* [Task instructions]:
Please work out how many lines in the data below contain "para", and reply with that number alone.

* [Data extract]:
Content starts
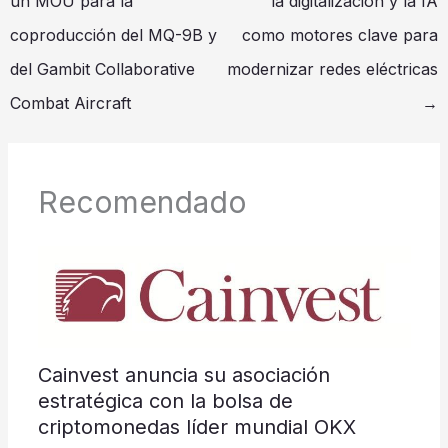
un MOU para la
la digitalización y la IA
coproducción del MQ-9B y
como motores clave para
del Gambit Collaborative
modernizar redes eléctricas
Combat Aircraft
→
Recomendado
Cainvest anuncia su asociación
estratégica con la bolsa de
criptomonedas líder mundial OKX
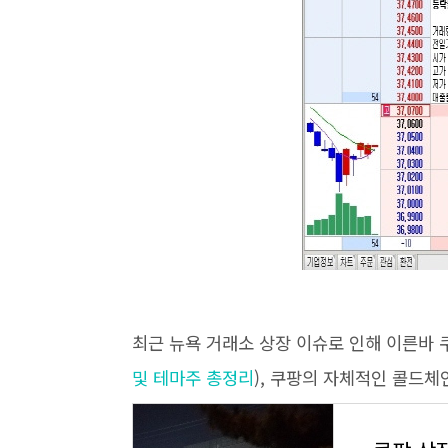
최근 뉴욕 거래소 상장 이슈로 인해 이른바 
및 테마주 총정리
), 쿠팡의 자체적인 콜드체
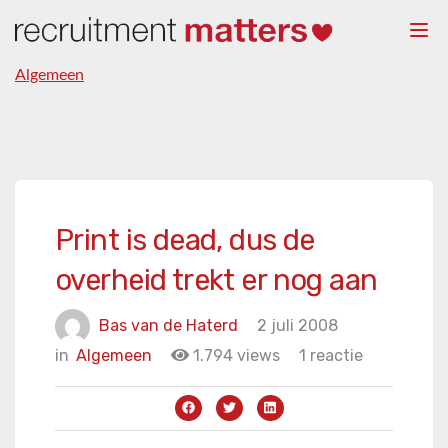
Togg
navi
Algemeen
Print is dead, dus de
overheid trekt er nog aan
Bas van de Haterd
2 juli 2008
in
Algemeen
1.794 views
1 reactie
Content ends
* [Response to the exercise]:
2